There are so many things wrong with the way women and girls are taught about sex.
An immodest proposal.
Happy Puberty! Here's a Vibrator
By Sanjena Sathian for OZY, a website that provides news in a completely different way.
Who has two thumbs and remembers sitting through a terrible, grainy, 1980s sex ed video in which boys learned about wet dreams and girls learned about … sanitary napkins?
This girl.
But that age-old “birds and the bees"talk is a-changing. More and more, sex ed advocates are suggesting parents and schools go beyond abstinence discussions and talk to kids not just about the facts of life, but also the good, fun, healthy stuff that goes with them: i.e., pleasure. And that calls for a wild idea: Moms, consider giving your daughters vibrators. Happy sweet sixteen, girls.
There's a sh*tload of stuff wrong with the way women and girls are taught about sex. But chief among them might be the lack of information about pleasure. You've probably heard before that women have a much tougher time climaxing than men — according to a 2008 study from the Kinsey Institute for Sex, Gender, and Reproduction at Indiana University, between 20 and 30 percent of women never orgasm during intercourse. And that, it seems, is more because of emotional or psychological troubles than physical barriers.
The sexperts I called up (while enjoying, exceedingly, the chance to yell about clitoral activity in the middle of a newsroom) suggest TMI from parents is better than none. “Young people receive information about sexuality. They do," says William Yarber, a professor at the Kinsey Institute. If parents don't provide some of it, “that's a message, too."

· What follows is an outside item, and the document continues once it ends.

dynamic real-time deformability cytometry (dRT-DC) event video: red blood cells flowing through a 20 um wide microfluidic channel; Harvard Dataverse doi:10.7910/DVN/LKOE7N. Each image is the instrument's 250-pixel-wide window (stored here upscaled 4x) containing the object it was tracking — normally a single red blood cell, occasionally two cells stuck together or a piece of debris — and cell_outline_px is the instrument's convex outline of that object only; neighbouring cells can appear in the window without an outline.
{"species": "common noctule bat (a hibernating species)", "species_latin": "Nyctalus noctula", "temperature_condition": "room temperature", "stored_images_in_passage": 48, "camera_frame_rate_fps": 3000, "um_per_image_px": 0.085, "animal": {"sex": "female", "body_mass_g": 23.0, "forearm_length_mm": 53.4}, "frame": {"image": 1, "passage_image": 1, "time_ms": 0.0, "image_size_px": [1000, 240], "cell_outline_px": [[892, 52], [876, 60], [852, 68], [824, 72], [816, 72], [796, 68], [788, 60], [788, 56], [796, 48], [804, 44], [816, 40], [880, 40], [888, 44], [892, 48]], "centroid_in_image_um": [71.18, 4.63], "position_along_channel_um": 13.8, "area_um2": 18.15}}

If your daughter doesn't know what's up down there, she might not know how to say no.
So here's one possibility, moms-slash-parents: Talk to your teenage girls about more than how babies are made. More than how to shove a tampon up there. Try talking about how to get off. Because isn't it a little traumatizing for young ladies to learn more about bleeding out their own uteri than how to enjoy the release of oxytocin?

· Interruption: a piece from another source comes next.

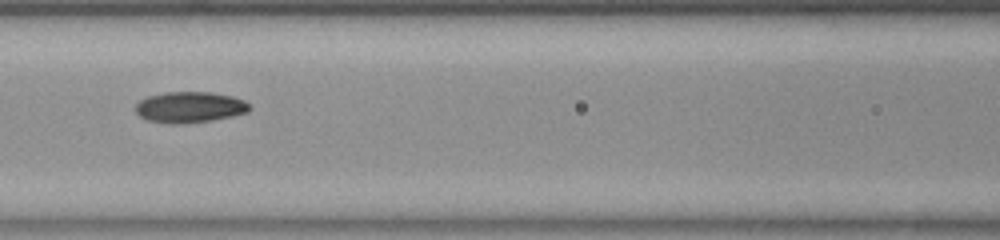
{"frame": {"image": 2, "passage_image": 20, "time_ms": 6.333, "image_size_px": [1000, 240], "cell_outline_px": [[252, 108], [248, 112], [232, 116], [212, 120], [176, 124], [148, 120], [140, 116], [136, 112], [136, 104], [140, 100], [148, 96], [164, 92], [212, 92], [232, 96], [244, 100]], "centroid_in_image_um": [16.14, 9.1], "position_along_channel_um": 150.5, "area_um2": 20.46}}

This seemingly crazy idea has been out there before: Oprah's former sexpert Laura Berman, author of Talking to Your Kids About Sex once suggested something along those lines on TV, “to much dismay, unfortunately," she told me. Her whole thing? “I'm like, it's just an aid!" Plus, she says, if your daughter doesn't know what's up down there, she might go too far too soon, not knowing what she likes, wants or wants to say no to. Girls shouldn't “think their pleasure is dependent on a boy," she says, reminding us of that freaky stat that most women — even when not, god forbid, coerced — regret their first time.

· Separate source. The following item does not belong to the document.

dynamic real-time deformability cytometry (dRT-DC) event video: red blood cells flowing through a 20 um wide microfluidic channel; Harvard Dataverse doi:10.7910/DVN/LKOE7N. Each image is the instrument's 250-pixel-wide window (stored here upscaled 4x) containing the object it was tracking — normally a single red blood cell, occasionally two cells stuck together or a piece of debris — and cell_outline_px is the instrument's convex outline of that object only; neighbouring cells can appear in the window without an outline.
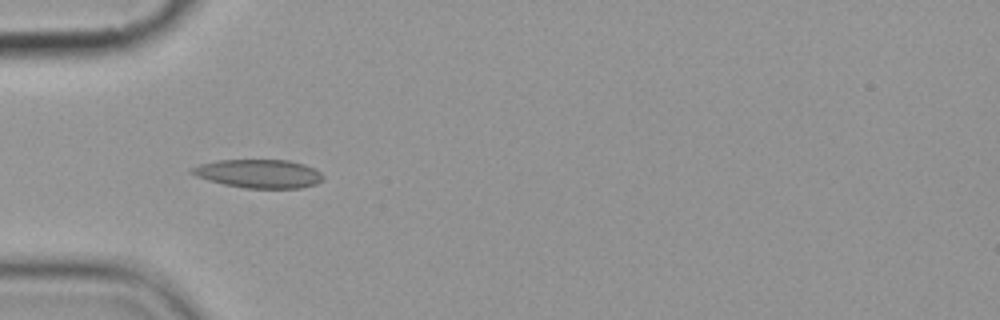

To be fair, even the most pro-touch-yourself advocates have doubts about whether a battery-powered option is the best way to start your sexual odyssey. Figure it out yourself in an, erm hands-on capacity, figures Mary Beth Szydlowski, program manager of School Health Equity at the group Advocates for Youth. “I view it as a kind of passing the buck."
And of course, the vibrator proposal would be excellent for the sex toy industry, a “recession-proof" kind of sector that doesn't exactly need a stimulus. But since most vibes are purchased by women between the ages of 22 and 34, it'd be a whole new market — if the young'uns bite. For her part, sex toy company Babeland's marketing director and author of The Mother's Guide to Sex Anne Semans handed over a toy to her 14-year-old, in hopes of at least starting a conversation about sexual agency. “In the moment, she was like, 'Mom...'" she says. The daughter in question quietly returned the gift to her mother's room.